**Dataset:**
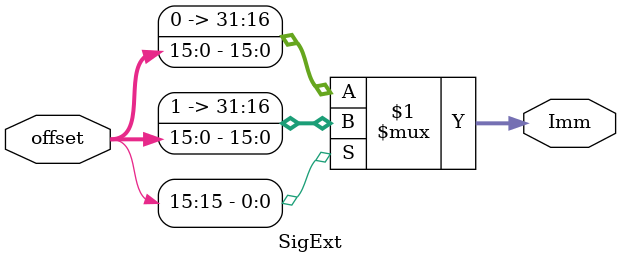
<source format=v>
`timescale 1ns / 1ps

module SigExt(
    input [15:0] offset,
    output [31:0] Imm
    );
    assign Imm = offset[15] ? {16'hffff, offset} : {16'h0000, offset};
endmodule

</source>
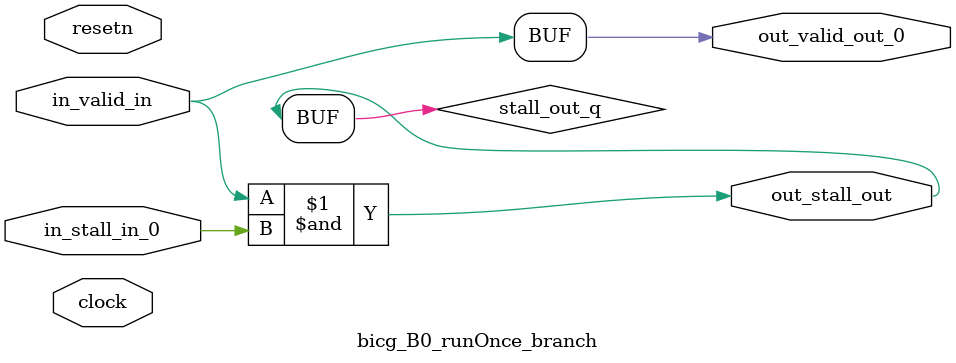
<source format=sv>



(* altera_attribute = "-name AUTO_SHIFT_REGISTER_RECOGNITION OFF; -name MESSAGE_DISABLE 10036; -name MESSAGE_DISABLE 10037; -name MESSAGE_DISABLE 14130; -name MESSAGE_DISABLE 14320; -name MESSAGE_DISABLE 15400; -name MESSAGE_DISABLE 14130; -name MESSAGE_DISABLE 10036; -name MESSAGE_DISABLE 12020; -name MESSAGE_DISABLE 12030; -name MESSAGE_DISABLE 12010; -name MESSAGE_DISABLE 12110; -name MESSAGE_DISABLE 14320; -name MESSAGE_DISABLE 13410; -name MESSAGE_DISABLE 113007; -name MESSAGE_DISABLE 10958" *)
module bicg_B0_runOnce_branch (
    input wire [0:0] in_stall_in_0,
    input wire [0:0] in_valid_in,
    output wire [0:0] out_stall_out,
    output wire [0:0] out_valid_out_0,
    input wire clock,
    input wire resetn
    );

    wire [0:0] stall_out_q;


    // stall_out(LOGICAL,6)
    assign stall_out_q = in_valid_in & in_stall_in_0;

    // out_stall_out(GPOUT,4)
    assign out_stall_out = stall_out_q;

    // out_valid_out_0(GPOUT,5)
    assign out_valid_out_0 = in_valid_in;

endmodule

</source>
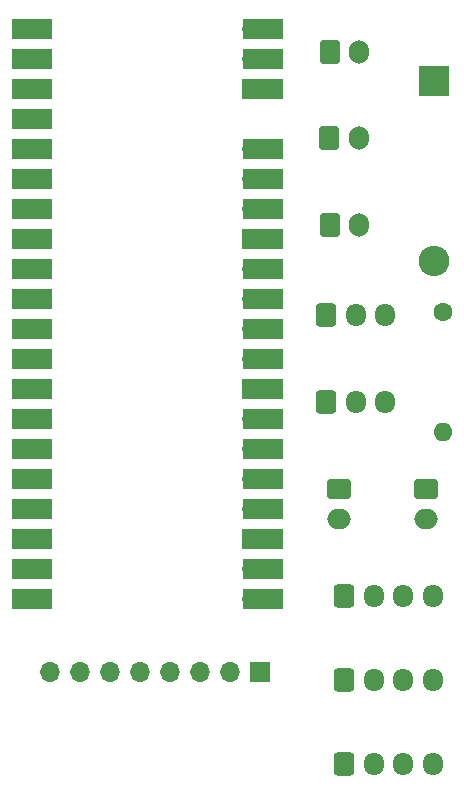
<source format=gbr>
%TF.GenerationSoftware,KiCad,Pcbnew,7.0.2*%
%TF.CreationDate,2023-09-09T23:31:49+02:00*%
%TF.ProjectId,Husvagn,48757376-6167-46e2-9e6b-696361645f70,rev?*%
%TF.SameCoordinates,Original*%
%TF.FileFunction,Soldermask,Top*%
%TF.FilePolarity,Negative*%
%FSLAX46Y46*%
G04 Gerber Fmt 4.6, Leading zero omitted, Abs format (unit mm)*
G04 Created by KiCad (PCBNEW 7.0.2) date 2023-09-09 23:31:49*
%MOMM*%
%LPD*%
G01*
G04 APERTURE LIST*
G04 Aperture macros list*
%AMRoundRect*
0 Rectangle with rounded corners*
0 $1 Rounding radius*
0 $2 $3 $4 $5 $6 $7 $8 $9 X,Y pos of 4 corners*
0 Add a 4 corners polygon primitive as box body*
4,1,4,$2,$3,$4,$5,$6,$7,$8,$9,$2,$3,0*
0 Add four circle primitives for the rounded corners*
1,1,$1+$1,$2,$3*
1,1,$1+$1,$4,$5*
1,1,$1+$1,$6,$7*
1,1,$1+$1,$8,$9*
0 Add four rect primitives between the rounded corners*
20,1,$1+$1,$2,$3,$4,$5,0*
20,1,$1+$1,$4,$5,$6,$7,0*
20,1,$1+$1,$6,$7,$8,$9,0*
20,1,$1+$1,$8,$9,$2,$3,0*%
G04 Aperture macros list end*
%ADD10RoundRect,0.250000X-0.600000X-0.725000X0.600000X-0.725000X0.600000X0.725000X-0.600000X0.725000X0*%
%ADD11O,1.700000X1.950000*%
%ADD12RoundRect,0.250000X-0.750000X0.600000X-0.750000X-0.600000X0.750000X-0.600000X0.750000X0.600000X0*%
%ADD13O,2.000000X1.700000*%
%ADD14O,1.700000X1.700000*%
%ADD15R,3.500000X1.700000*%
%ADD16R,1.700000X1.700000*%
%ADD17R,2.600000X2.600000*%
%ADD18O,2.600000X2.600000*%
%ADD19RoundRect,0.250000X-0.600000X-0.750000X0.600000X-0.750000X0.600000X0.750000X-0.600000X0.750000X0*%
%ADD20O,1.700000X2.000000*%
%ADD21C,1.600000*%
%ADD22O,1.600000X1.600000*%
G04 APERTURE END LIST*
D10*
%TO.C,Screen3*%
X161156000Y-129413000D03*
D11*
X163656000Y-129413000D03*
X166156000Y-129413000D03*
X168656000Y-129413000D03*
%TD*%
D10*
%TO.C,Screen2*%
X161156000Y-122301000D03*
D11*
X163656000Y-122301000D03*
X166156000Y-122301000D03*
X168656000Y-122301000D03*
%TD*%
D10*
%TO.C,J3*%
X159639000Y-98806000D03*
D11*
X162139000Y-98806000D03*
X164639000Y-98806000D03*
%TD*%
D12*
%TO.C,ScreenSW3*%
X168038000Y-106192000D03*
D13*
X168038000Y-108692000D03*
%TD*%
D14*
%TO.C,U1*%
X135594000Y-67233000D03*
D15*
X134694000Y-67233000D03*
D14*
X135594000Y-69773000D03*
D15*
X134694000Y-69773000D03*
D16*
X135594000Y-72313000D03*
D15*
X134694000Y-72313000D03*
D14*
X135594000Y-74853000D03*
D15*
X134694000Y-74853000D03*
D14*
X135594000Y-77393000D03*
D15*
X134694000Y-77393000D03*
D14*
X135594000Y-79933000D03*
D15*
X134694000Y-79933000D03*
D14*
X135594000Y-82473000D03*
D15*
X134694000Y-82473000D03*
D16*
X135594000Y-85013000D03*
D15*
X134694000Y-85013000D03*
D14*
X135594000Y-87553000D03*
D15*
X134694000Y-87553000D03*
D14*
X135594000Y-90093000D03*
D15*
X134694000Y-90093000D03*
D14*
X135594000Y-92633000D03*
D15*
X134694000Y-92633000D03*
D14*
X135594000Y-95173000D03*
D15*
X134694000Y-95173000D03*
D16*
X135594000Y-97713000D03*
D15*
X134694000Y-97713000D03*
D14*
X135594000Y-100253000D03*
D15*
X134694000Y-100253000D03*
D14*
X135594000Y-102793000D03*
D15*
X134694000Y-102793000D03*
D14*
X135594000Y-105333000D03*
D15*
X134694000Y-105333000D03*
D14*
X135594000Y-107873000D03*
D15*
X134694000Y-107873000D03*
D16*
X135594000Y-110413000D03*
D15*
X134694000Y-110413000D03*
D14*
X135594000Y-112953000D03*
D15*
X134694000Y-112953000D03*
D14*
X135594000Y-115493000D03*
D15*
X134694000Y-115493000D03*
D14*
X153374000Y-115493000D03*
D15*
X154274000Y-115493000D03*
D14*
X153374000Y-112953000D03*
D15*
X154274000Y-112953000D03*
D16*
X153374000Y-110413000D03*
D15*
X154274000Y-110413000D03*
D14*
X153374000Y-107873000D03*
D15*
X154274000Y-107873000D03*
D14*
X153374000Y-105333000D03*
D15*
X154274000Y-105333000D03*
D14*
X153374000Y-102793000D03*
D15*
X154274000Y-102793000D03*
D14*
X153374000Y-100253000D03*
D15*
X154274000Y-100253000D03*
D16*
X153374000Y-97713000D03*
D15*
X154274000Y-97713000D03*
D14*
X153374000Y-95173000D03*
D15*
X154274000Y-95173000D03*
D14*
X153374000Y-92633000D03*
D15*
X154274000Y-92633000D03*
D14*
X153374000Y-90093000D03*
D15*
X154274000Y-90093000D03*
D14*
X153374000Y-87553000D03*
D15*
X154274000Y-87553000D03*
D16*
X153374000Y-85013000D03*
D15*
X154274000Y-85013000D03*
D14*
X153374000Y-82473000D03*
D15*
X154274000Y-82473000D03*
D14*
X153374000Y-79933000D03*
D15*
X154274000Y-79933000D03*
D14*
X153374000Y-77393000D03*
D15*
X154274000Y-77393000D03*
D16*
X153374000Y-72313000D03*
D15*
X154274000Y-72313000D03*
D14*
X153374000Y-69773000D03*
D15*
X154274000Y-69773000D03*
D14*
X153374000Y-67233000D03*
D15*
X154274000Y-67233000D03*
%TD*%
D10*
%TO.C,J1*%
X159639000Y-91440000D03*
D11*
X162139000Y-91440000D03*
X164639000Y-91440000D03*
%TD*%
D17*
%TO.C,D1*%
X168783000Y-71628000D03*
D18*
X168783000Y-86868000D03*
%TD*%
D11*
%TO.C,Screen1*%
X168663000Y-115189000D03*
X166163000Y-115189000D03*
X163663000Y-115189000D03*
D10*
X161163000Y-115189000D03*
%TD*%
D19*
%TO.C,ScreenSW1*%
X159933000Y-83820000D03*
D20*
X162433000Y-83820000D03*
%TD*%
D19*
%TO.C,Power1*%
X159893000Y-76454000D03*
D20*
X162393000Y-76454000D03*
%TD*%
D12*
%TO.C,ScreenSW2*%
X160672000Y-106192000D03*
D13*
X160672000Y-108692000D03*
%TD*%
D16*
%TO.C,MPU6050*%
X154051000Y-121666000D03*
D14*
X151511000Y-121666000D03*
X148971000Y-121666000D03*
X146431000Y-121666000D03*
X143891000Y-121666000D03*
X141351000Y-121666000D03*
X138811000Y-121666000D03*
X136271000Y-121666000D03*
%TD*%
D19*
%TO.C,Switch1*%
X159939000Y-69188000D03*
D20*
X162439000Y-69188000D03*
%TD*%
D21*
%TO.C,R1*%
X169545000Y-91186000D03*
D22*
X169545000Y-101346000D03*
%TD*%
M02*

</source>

**Work order:**
Please make your reply exactly the lines from the one containing "X160672000Y-108692000D03*" through the end of the entries above, and nothing more.

**Solution to this problem:**
X160672000Y-108692000D03*
%TD*%
D16*
%TO.C,MPU6050*%
X154051000Y-121666000D03*
D14*
X151511000Y-121666000D03*
X148971000Y-121666000D03*
X146431000Y-121666000D03*
X143891000Y-121666000D03*
X141351000Y-121666000D03*
X138811000Y-121666000D03*
X136271000Y-121666000D03*
%TD*%
D19*
%TO.C,Switch1*%
X159939000Y-69188000D03*
D20*
X162439000Y-69188000D03*
%TD*%
D21*
%TO.C,R1*%
X169545000Y-91186000D03*
D22*
X169545000Y-101346000D03*
%TD*%
M02*

</source>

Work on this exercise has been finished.